▶ _Page excerpt_:
>>>

And that obviously made me burn my head when it came to choosing the profession, mainly because I had to align the choice with the need to work full time and have to exclude my artistic side, which was always my strenght and was born with me.
But at last I chose. Production Engineer with emphasis and civil construction, specialist in environmental management and master in urban engineering. Before and during university I worked in sales, administrative area and with projects; and after graduating I went back to the quality safety and environmental management, and also teaching.
But that choice never seemed to fulfill me. Not because I did not like engineering. Quite the opposite. I continued (and continue to) find engineering fascinating, but working for companies was always frustrating and seemed to limit the potential that this profession represented to me.
I felt my creativity stifled and working in the environmental management area of companies was far away from the purpose that led me to choose this area of expertise. And the only thing that still made sense to me in this area was teaching (actually one of my biggest passions). So at least I could do something with a bigger meaning than purely to make money (not that I do not want that too, let’s be clear).
Faced with this, I decided that I wanted to do a PhD abroad. So I went to Ireland for a year to improve my English to be able take a test of proficiency, and of course, to experience life in another country.
But what I found there was way beyond English. There I found myself!

<<<

Retype the career story from "And that obviously" to "represented to me." with no changes.

Stored data entries
>>>

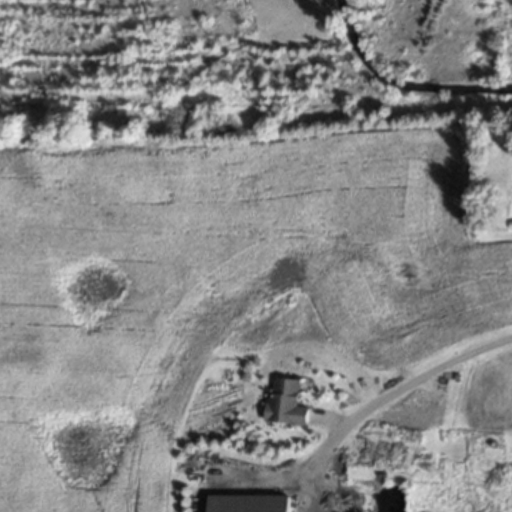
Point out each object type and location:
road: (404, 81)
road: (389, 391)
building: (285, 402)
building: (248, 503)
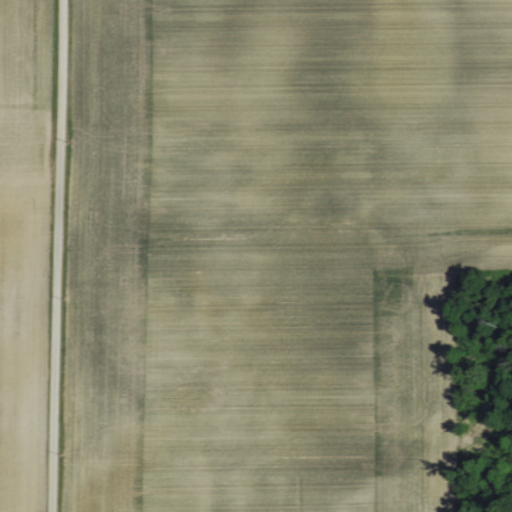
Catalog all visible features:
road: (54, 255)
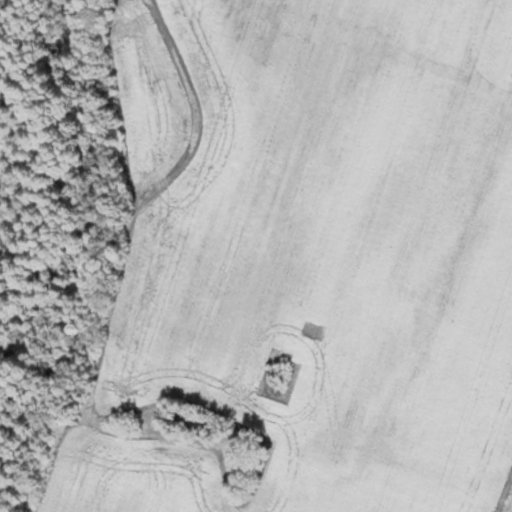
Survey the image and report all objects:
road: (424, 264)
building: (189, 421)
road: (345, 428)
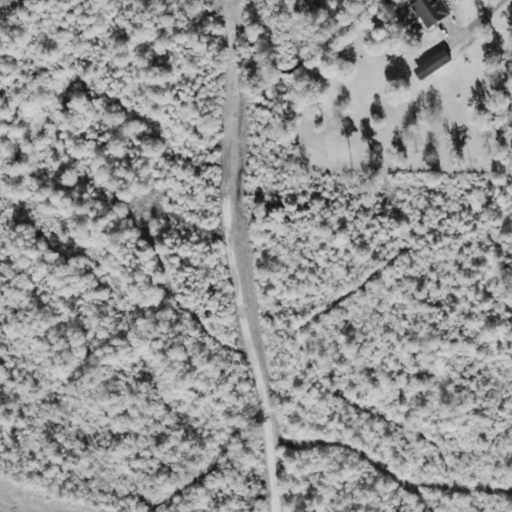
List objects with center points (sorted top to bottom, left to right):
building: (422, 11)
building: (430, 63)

<<<
>>>

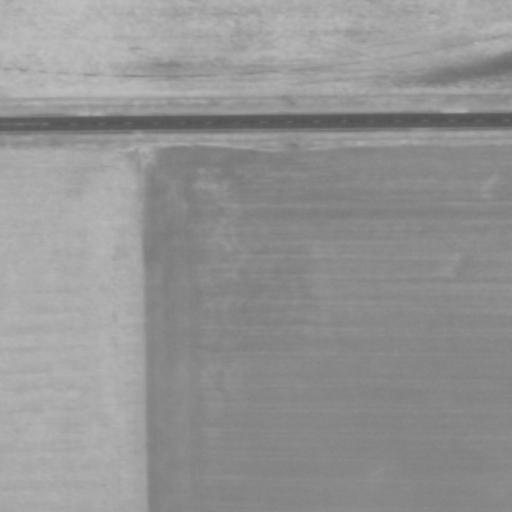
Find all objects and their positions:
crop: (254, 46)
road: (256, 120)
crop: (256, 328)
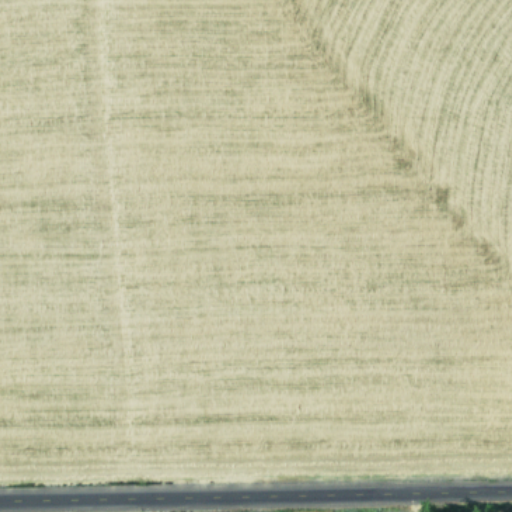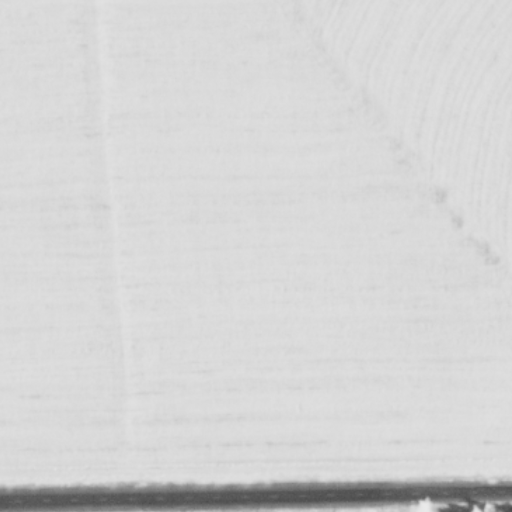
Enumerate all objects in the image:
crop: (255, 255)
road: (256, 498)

<<<

▶ _Written reply_:
And that obviously made me burn my head when it came to choosing the profession, mainly because I had to align the choice with the need to work full time and have to exclude my artistic side, which was always my strenght and was born with me.
But at last I chose. Production Engineer with emphasis and civil construction, specialist in environmental management and master in urban engineering. Before and during university I worked in sales, administrative area and with projects; and after graduating I went back to the quality safety and environmental management, and also teaching.
But that choice never seemed to fulfill me. Not because I did not like engineering. Quite the opposite. I continued (and continue to) find engineering fascinating, but working for companies was always frustrating and seemed to limit the potential that this profession represented to me.